Transcribed page text:

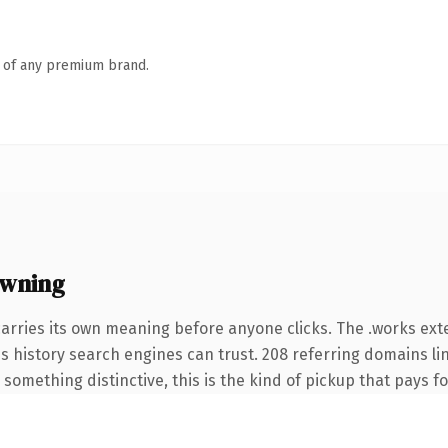
n of any premium brand.
owning
carries its own meaning before anyone clicks. The .works ex
ies history search engines can trust. 208 referring domains li
something distinctive, this is the kind of pickup that pays for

§ Assigned task:
Rewrite the transcribed text of the records with "premium" switched to "top-tier" and everything else unchanged. Leave the pictures out of your answer.

§ The completed task:
n of any top-tier brand.
owning
carries its own meaning before anyone clicks. The .works ex
ies history search engines can trust. 208 referring domains li
something distinctive, this is the kind of pickup that pays for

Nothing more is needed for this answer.